Restate word for word the section of the entries that opens at the line containing "ДЕКОР ИНТЕРЬЕРА" and closes at the line containing "Jeg vil hellere", both lines kept, pictures dropped.

[Page-level text extractions]
-- Opening Marker --

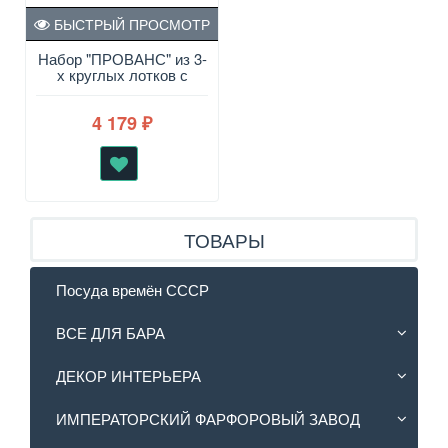
БЫСТРЫЙ ПРОСМОТР
Набор "ПРОВАНС" из 3-
х круглых лотков с
пласт. крышками
4 179
₽
ТОВАРЫ
Посуда времён СССР
ВСЕ ДЛЯ БАРА
ДЕКОР ИНТЕРЬЕРА
ИМПЕРАТОРСКИЙ ФАРФОРОВЫЙ ЗАВОД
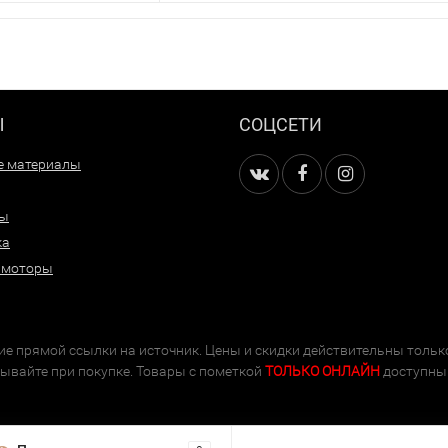
Ы
СОЦСЕТИ
е материалы
ры
ка
 моторы
е прямой ссылки на источник. Цены и скидки действительны тольк
тывайте при покупке. Товары с пометкой
ТОЛЬКО ОНЛАЙН
доступны 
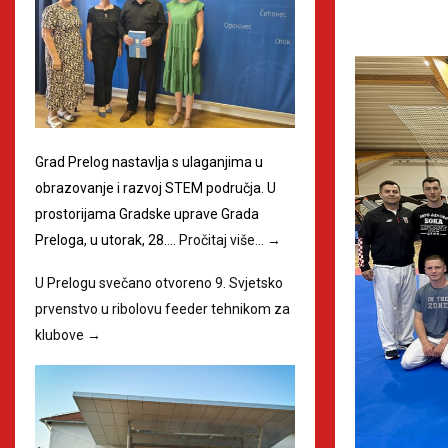
Grad Prelog nastavlja s ulaganjima u
obrazovanje i razvoj STEM područja. U
prostorijama Gradske uprave Grada
Preloga, u utorak, 28.…
Pročitaj više…
→
U Prelogu svečano otvoreno 9. Svjetsko
prvenstvo u ribolovu feeder tehnikom za
klubove
→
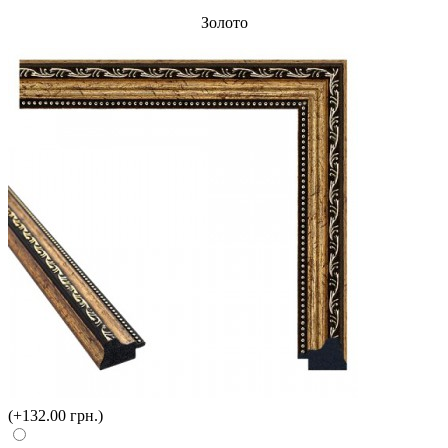
Золото
(+132.00 грн.)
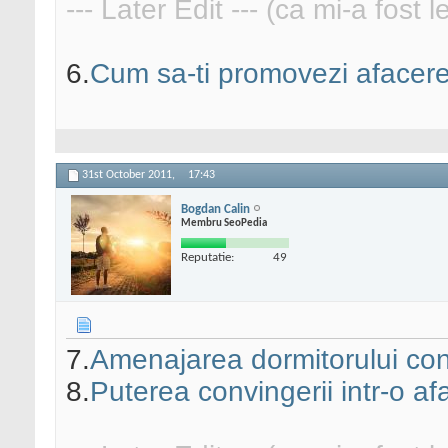
--- Later Edit --- (ca mi-a fost 
6.
Cum sa-ti promovezi afacere 
31st October 2011,
17:43
Bogdan Calin
Membru SeoPedia
Reputatie:
49
7.
Amenajarea dormitorului co
8.
Puterea convingerii intr-o af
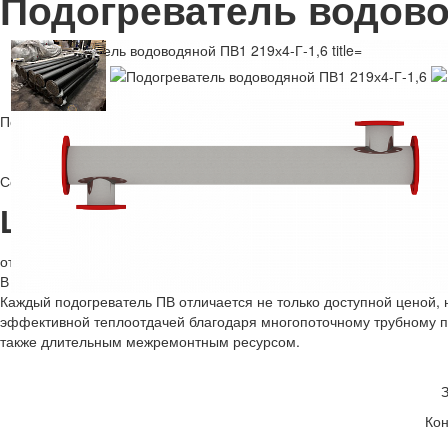
Подогреватель водово
Подогреватель водоводяной ПВ1 219х4-Г-1,6
Данный Подогреватель водоводяной ПВ1 219х4-Г-1,6 производ
Соответствует ТУ 3612-001-63253541-2009 и ГОСТ 27590-2005
Цена
от 166 070 ₽
В НЗТО вы можете заказать
водоводяной подогреватель ПВ1 219
Каждый подогреватель ПВ отличается не только доступной ценой,
эффективной теплоотдачей благодаря многопоточному трубному пу
также длительным межремонтным ресурсом.
Кон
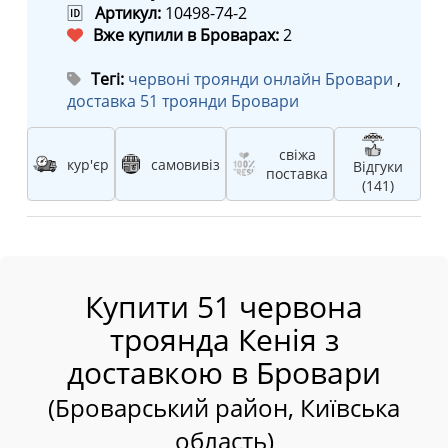
🆔
Артикул:
10498-74-2
Вже купили в Броварах:
2
Тегі:
червоні троянди онлайн Бровари
,
доставка 51 троянди Бровари
свіжа
кур'єр
самовивіз
Відгуки
поставка
(141)
Купити 51 червона
троянда Кенія з
доставкою в Бровари
(Броварський район, Київська
область)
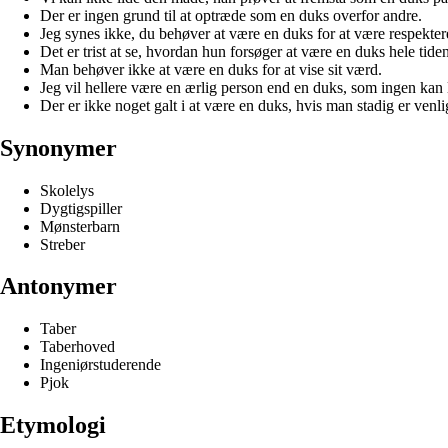
Der er ingen grund til at optræde som en duks overfor andre.
Jeg synes ikke, du behøver at være en duks for at være respekter
Det er trist at se, hvordan hun forsøger at være en duks hele tiden
Man behøver ikke at være en duks for at vise sit værd.
Jeg vil hellere være en ærlig person end en duks, som ingen kan 
Der er ikke noget galt i at være en duks, hvis man stadig er venl
Synonymer
Skolelys
Dygtigspiller
Mønsterbarn
Streber
Antonymer
Taber
Taberhoved
Ingeniørstuderende
Pjok
Etymologi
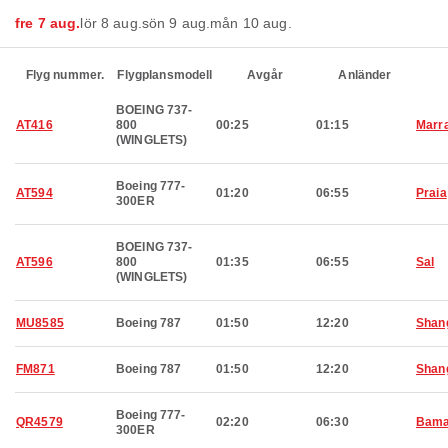
fre 7 aug.
lör 8 aug.
sön 9 aug.
mån 10 aug.
Flyg nummer.
Flygplansmodell
Avgår
Anländer
BOEING 737-
AT416
800
00:25
01:15
Marr
(WINGLETS)
Boeing 777-
AT594
01:20
06:55
Praia
300ER
BOEING 737-
AT596
800
01:35
06:55
Sal
(WINGLETS)
MU8585
Boeing 787
01:50
12:20
Shan
FM871
Boeing 787
01:50
12:20
Shan
Boeing 777-
QR4579
02:20
06:30
Bam
300ER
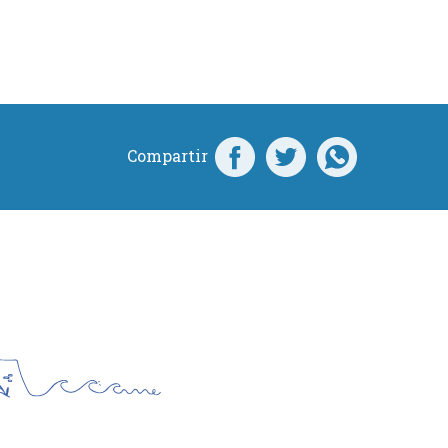
Compartir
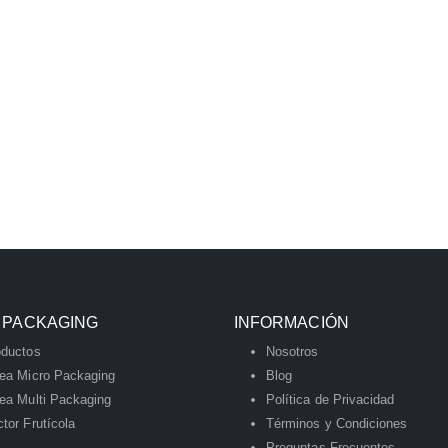
 PACKAGING
INFORMACIÓN
oductos
Nosotros
nea Micro Packaging
Blog
ea Multi Packaging
Política de Privacidad
tor Frutícola
Términos y Condiciones
Preguntas Frecuentes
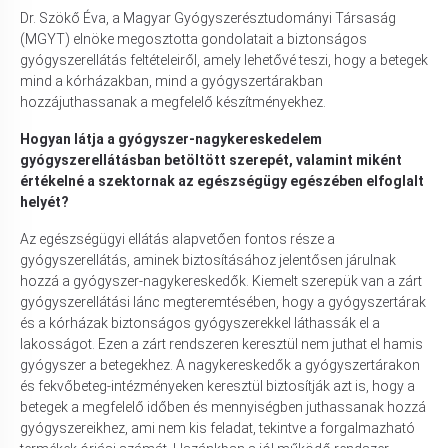
Dr. Szökő Éva, a Magyar Gyógyszerésztudományi Társaság
(MGYT) elnöke megosztotta gondolatait a biztonságos
gyógyszerellátás feltételeiről, amely lehetővé teszi, hogy a betegek
mind a kórházakban, mind a gyógyszertárakban
hozzájuthassanak a megfelelő készítményekhez.
Hogyan látja a gyógyszer-nagykereskedelem
gyógyszerellátásban betöltött szerepét, valamint miként
értékelné a szektornak az egészségügy egészében elfoglalt
helyét?
Az egészségügyi ellátás alapvetően fontos része a
gyógyszerellátás, aminek biztosításához jelentősen járulnak
hozzá a gyógyszer-nagykereskedők. Kiemelt szerepük van a zárt
gyógyszerellátási lánc megteremtésében, hogy a gyógyszertárak
és a kórházak biztonságos gyógyszerekkel láthassák el a
lakosságot. Ezen a zárt rendszeren keresztül nem juthat el hamis
gyógyszer a betegekhez. A nagykereskedők a gyógyszertárakon
és fekvőbeteg-intézményeken keresztül biztosítják azt is, hogy a
betegek a megfelelő időben és mennyiségben juthassanak hozzá
gyógyszereikhez, ami nem kis feladat, tekintve a forgalmazható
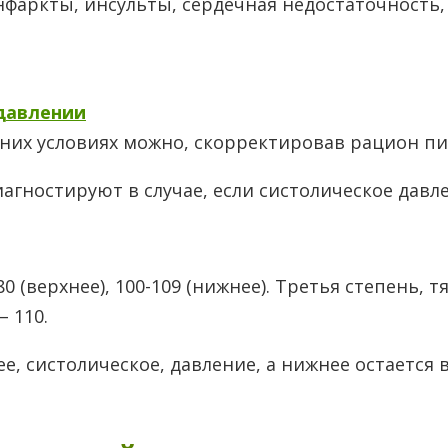
фаркты, инсульты, сердечная недостаточность,
давлении
их условиях можно, скорректировав рацион пита
ностируют в случае, если систолическое давлен
 (верхнее), 100-109 (нижнее). Третья степень, т
 110.
е, систолическое, давление, а нижнее остается 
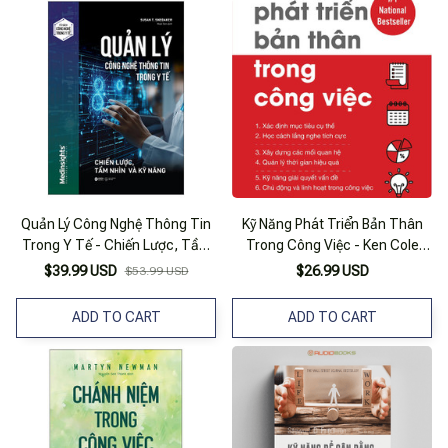
Quản Lý Công Nghệ Thông Tin
Kỹ Năng Phát Triển Bản Thân
Trong Y Tế - Chiến Lược, Tầm
Trong Công Việc - Ken Cole
Nhìn Và Kỹ Năng
Man - Thùy Minh Dịch - (Bìa
$39.99 USD
$26.99 USD
$53.99 USD
Mềm)
ADD TO CART
ADD TO CART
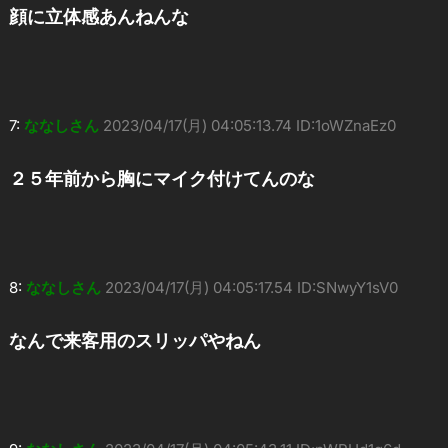
顔に立体感あんねんな
7:
ななしさん
2023/04/17(月) 04:05:13.74 ID:1oWZnaEz0
２５年前から胸にマイク付けてんのな
8:
ななしさん
2023/04/17(月) 04:05:17.54 ID:SNwyY1sV0
なんで来客用のスリッパやねん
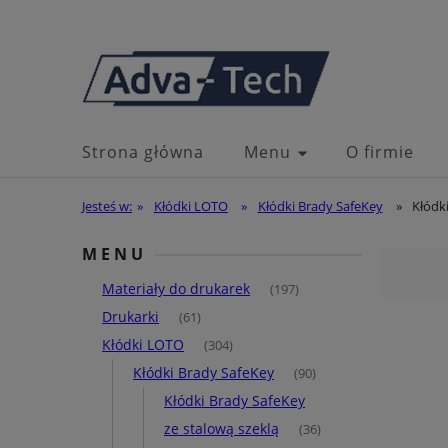
Strona główna
Menu
O firmie
Jesteś w:
»
Kłódki LOTO
»
Kłódki Brady SafeKey
»
Kłódk
MENU
Materiały do drukarek
(197)
Drukarki
(61)
Kłódki LOTO
(304)
Kłódki Brady SafeKey
(90)
Kłódki Brady SafeKey
ze stalową szeklą
(36)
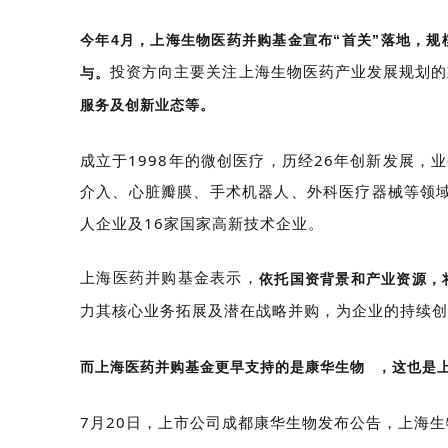
今年4月，上海生物医药并购基金宣布“首关”落地，规
投资方向主要关注上海生物医药产业发展规划的
与。
服务及创新业态等。
成立于1998年的微创医疗，历经26年创新发展
介入、心脏瓣膜、手术机器人、外科医疗器械等领域
人企业及16家国家高新技术企业。
上海医药并购基金表示，
依托国资背景和产业资源，
力其核心业务拓展及潜在战略并购，为企业的持续创
而上海医药并购基金更早支持的是
康华生物
，这也是
7月20日，上市公司成都康华生物发布公告，上海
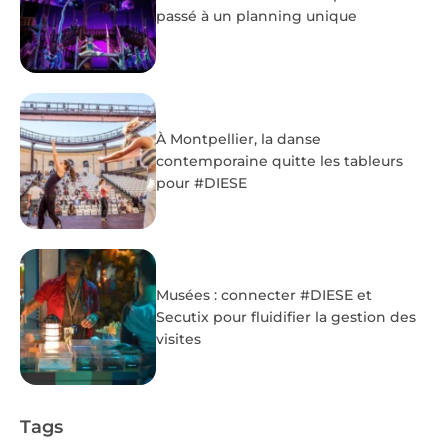
passé à un planning unique
À Montpellier, la danse
contemporaine quitte les tableurs
pour #DIESE
Musées : connecter #DIESE et
Secutix pour fluidifier la gestion des
visites
Tags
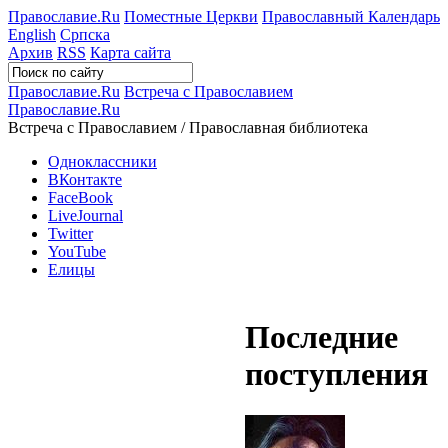
Православие.Ru
Поместные Церкви
Православный Календарь
English
Српска
Архив
RSS
Карта сайта
Православие.Ru
Встреча с Православием
Православие.Ru
Встреча с Православием / Православная библиотека
Одноклассники
ВКонтакте
FaceBook
LiveJournal
Twitter
YouTube
Елицы
Последние
поступления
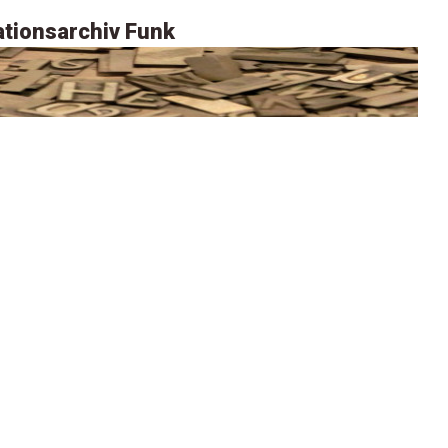
tionsarchiv Funk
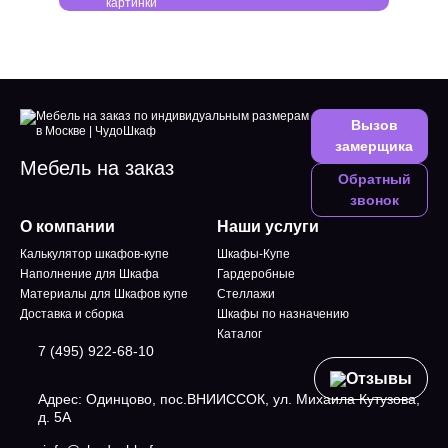
Вызов
замерщика
Мебель на заказ
Обратный
звонок
О компании
Наши услуги
Калькулятор шкафов-купе
Шкафы-Купе
Наполнение для Шкафа
Гардеробные
Материалы для Шкафов купе
Стеллажи
Доставка и сборка
Шкафы по назначению
Каталог
7 (495) 922-68-10
Отзывы
Адрес: Одинцово, пос.ВНИИССОК, ул. Михаила Кутузова,
д. 5А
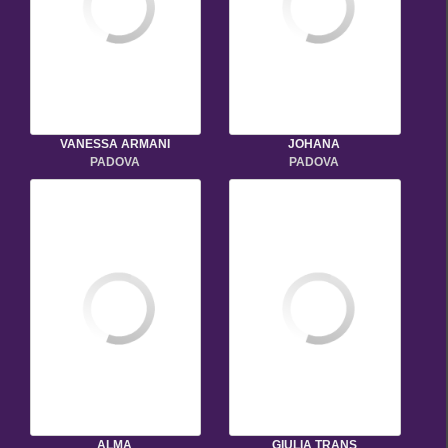
VANESSA ARMANI
JOHANA
PADOVA
PADOVA
ALMA
GIULIA TRANS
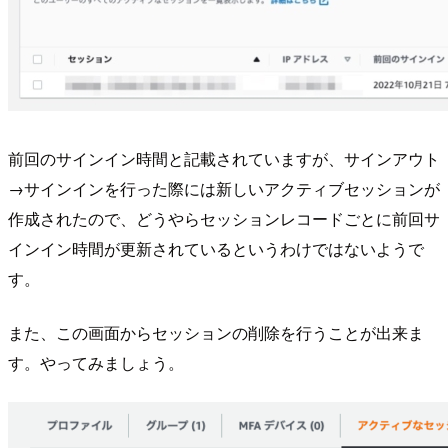
前回のサインイン時間と記載されていますが、サインアウト
→サインインを行った際には新しいアクティブセッションが
作成されたので、どうやらセッションレコードごとに前回サ
インイン時間が更新されているというわけではないようで
す。
また、この画面からセッションの削除を行うことが出来ま
す。やってみましょう。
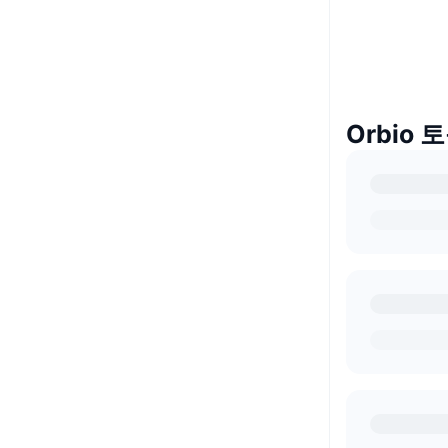
Orbio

-- Closing Marker --

- Written answer
ДЕКОР ИНТЕРЬЕРА
ИМПЕРАТОРСКИЙ ФАРФОРОВЫЙ ЗАВОД
Ы
СОЦСЕТИ
е материалы
ры
ка
 моторы
е прямой ссылки на источник. Цены и скидки действительны тольк
тывайте при покупке. Товары с пометкой
ТОЛЬКО ОНЛАЙН
доступны 
Grad Prelog nastavlja s ulaganjima u
obrazovanje i razvoj STEM područja. U
prostorijama Gradske uprave Grada
Preloga, u utorak, 28.…
Pročitaj više…
→
U Prelogu svečano otvoreno 9. Svjetsko
prvenstvo u ribolovu feeder tehnikom za
klubove
→
Золото
(+132.00 грн.)
--- Later Edit --- (ca mi-a fost 
6.
Cum sa-ti promovezi afacere 
31st October 2011,
17:43
Bogdan Calin
Membru SeoPedia
Reputatie:
49
7.
Amenajarea dormitorului co
8.
Puterea convingerii intr-o af
Подогреватель водово
Подогреватель водоводяной ПВ1 219х4-Г-1,6
Данный Подогреватель водоводяной ПВ1 219х4-Г-1,6 производ
Соответствует ТУ 3612-001-63253541-2009 и ГОСТ 27590-2005
Цена
от 166 070 ₽
В НЗТО вы можете заказать
водоводяной подогреватель ПВ1 219
Каждый подогреватель ПВ отличается не только доступной ценой,
эффективной теплоотдачей благодаря многопоточному трубному пу
также длительным межремонтным ресурсом.
Кон
🆔
Артикул:
10498-74-2
Вже купили в Броварах:
2
Тегі:
червоні троянди онлайн Бровари
,
доставка 51 троянди Бровари
свіжа
кур'єр
самовивіз
Відгуки
поставка
(141)
Купити 51 червона
троянда Кенія з
доставкою в Бровари
(Броварський район, Київська
область)
Der er ingen grund til at optræde som en duks overfor andre.
Jeg synes ikke, du behøver at være en duks for at være respekter
Det er trist at se, hvordan hun forsøger at være en duks hele tiden
Man behøver ikke at være en duks for at vise sit værd.
Jeg vil hellere være en ærlig person end en duks, som ingen kan 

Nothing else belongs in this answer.